TASK REQUIREMENTS:
Going line by line through the data below, report how many lines include the word "understanding", with nothing added.

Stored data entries
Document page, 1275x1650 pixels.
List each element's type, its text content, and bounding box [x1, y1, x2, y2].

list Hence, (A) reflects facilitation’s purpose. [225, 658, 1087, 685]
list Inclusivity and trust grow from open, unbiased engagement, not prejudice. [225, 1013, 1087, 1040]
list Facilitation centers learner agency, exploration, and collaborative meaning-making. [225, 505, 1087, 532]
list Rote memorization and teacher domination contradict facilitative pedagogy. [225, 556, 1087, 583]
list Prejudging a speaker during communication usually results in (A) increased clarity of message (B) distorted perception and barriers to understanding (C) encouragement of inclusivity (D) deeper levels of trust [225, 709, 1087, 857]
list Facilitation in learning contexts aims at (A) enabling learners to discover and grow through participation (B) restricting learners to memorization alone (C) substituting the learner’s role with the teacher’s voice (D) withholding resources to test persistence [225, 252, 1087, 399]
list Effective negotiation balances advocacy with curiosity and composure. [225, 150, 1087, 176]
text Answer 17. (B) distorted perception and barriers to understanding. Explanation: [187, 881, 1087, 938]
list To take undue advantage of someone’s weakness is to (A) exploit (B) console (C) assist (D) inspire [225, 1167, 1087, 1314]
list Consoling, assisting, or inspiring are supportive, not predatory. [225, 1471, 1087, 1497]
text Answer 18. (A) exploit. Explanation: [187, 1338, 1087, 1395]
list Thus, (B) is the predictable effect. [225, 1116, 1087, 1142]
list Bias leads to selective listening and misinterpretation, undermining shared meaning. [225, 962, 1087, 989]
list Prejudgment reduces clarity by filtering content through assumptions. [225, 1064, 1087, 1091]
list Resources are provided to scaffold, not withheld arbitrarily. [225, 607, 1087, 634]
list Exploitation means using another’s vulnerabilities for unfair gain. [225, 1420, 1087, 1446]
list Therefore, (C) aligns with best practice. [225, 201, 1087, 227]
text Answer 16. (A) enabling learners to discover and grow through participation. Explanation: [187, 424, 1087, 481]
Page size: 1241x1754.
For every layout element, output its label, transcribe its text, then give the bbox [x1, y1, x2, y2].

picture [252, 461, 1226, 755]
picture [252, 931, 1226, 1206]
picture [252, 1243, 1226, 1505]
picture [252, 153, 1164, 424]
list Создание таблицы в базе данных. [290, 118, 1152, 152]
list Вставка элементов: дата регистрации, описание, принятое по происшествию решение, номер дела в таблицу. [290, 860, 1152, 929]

ANSWER SPACE:
2